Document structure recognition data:
_____

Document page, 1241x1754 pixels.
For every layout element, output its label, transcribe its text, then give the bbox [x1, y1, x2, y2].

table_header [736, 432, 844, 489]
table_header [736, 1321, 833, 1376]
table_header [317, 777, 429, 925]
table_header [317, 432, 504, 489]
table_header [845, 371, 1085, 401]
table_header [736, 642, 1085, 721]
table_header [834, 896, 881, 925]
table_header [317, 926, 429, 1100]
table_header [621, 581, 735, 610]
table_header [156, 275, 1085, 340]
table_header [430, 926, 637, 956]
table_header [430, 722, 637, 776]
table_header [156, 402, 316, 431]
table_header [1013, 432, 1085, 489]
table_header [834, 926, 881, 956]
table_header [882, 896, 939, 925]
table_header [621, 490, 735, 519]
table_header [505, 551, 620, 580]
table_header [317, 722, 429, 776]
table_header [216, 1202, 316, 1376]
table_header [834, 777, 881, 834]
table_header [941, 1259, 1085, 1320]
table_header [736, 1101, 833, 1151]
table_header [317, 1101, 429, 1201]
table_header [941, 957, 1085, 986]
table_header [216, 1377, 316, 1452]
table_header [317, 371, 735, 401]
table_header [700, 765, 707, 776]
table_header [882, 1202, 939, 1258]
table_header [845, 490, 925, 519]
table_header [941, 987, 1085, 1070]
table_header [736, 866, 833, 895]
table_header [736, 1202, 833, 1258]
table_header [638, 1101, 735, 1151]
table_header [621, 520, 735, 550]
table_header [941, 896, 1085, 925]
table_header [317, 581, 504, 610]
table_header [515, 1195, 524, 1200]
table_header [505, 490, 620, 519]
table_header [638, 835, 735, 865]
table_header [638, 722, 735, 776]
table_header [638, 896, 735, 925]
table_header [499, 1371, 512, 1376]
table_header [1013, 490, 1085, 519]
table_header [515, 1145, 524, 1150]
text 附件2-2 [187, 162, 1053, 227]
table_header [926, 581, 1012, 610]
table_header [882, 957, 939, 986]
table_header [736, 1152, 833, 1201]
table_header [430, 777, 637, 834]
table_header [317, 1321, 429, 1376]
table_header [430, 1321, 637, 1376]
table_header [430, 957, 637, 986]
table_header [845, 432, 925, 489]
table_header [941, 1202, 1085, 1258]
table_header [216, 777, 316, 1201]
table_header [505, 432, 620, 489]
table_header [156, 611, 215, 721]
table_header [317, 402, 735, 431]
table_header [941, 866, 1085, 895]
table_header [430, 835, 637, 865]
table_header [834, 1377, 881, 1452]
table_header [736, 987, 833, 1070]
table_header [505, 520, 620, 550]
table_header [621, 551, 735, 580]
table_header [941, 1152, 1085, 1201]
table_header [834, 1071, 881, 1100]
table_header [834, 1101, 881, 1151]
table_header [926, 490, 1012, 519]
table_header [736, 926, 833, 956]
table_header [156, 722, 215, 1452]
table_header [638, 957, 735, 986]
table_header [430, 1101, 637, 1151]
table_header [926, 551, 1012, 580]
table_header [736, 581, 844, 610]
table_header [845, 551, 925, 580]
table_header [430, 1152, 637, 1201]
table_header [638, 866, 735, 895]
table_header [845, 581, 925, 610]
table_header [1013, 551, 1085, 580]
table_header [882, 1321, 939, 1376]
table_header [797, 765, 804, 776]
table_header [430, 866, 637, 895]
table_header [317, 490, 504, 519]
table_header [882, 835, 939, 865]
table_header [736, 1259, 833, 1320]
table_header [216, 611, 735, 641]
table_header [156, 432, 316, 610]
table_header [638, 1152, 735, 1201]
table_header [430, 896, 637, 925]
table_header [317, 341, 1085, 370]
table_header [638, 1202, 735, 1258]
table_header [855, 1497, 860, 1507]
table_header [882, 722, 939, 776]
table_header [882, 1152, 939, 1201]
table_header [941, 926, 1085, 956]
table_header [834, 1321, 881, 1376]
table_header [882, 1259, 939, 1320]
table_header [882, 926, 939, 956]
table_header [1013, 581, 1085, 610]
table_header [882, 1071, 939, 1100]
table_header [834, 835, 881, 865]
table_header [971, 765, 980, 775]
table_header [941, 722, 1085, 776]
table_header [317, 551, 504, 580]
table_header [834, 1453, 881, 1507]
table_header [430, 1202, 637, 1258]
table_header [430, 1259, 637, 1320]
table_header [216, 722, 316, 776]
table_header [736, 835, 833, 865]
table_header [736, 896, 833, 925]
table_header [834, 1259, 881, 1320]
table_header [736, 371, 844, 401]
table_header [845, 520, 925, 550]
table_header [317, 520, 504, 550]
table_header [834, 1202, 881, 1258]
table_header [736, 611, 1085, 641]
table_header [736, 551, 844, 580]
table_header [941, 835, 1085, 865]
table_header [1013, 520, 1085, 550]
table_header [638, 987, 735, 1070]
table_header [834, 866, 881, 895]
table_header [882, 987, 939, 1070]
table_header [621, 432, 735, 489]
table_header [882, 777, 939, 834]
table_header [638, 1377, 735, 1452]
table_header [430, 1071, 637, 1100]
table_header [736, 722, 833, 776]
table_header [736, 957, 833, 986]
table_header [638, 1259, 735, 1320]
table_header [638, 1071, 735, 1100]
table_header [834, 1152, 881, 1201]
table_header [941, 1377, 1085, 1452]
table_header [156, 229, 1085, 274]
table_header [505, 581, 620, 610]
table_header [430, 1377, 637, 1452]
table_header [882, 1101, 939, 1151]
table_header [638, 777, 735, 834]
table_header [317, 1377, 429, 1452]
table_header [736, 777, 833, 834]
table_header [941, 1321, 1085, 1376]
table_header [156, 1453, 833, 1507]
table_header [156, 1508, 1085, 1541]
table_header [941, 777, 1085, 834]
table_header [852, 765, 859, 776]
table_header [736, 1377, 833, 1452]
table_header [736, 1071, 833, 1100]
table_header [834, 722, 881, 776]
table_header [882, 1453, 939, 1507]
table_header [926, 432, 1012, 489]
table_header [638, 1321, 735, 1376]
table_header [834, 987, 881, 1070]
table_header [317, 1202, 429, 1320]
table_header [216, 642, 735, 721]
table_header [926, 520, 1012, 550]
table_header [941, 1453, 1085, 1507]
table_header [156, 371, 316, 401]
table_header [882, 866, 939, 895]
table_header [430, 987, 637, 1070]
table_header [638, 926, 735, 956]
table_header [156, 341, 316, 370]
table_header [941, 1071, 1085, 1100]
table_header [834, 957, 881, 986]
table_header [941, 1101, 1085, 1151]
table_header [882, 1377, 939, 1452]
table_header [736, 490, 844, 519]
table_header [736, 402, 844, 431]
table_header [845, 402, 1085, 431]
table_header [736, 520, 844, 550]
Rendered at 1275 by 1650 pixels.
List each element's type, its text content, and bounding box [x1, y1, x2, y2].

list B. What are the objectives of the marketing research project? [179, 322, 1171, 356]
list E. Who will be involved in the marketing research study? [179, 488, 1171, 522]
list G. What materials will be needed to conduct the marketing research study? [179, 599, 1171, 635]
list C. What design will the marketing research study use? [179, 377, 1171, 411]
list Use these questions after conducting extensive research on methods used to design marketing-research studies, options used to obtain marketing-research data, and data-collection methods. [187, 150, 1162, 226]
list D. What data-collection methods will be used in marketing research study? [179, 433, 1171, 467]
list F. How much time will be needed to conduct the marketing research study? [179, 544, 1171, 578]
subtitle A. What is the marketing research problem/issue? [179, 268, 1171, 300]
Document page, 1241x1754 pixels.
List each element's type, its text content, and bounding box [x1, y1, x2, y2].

_____

Exercise brief: Go through the entries above and tally each line that has the word "study"; reply with the tally and nothing else.

Output of the task: 5